After a four-year hiatus between studio albums, Welch and company came roaring back with 2015’s “How Big, How Blue, How Beautiful,” a searing record that became their first No. 1 on the Billboard 200. “High As Hope,” which releases Friday, arrives after a shorter break, but Welch nonetheless has experienced considerable change since that last album: She turned 30 in 2016 and she’s officially sober. She’s been baring her soul for a living for more than a decade now, and it’s an older and wiser Welch who gives the these 10 tracks their emotional core.
As expected, Welch’s vocals are top-notch throughout, giving the mostly mid-tempo album the kinetic energy it needs to not feel too sluggish. From the way she creaks and groans on the brooding “Big God” to the angelic harmonies on “Sky Full of Song,” she exudes a level of personality and skill that transcend vocal runs and high notes — though she’s very good at those, too.
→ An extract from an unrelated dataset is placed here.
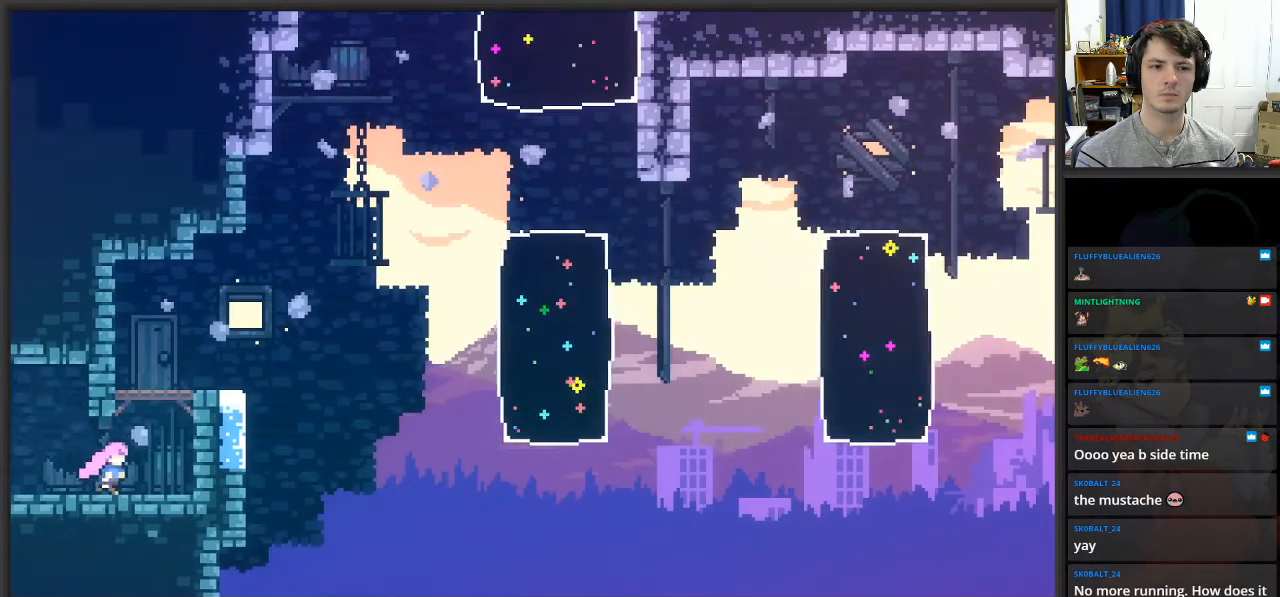
{"buttons": ["X"], "left_stick": "up", "right_stick": "center", "events": [[83, "left_stick", "left"], [333, "A", "down"], [417, "left_stick", "up"], [483, "X", "down"], [500, "A", "up"]]}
While her songs have always come from a personal place, Welch displays a lyrical fearlessness wrought from life experience. “At 17 I started to starve myself,” she sings with both vulnerability and confidence on the confessional “Hunger,” in reference to her very real eating disorder. On “The End of Love,” she openly contemplates her grandmother’s suicide (“I threw myself on the balcony/Like my grandmother so many years before me”), while “Grace” is a personal apology (“You were the one I treated the worst/Only because you loved me the most”).
The songs on “High as Hope” don’t have as much youthful urgency of past anthems, but Welch’s thoughtful words and the raw power of her melodies keep the songs compelling. The lush production by Emile Haynie (Lana Del Rey) and Welch herself (her first production credit) bolster each song with sweeping atmosphere, and Kamasi Washington’s horn arrangements match Welch’s vigor on the gospel-tinged “100 Years” and the nostalgic “South London Forever.” But even with the massive instrumentation, it’s clear that Florence is the engine of this Machine.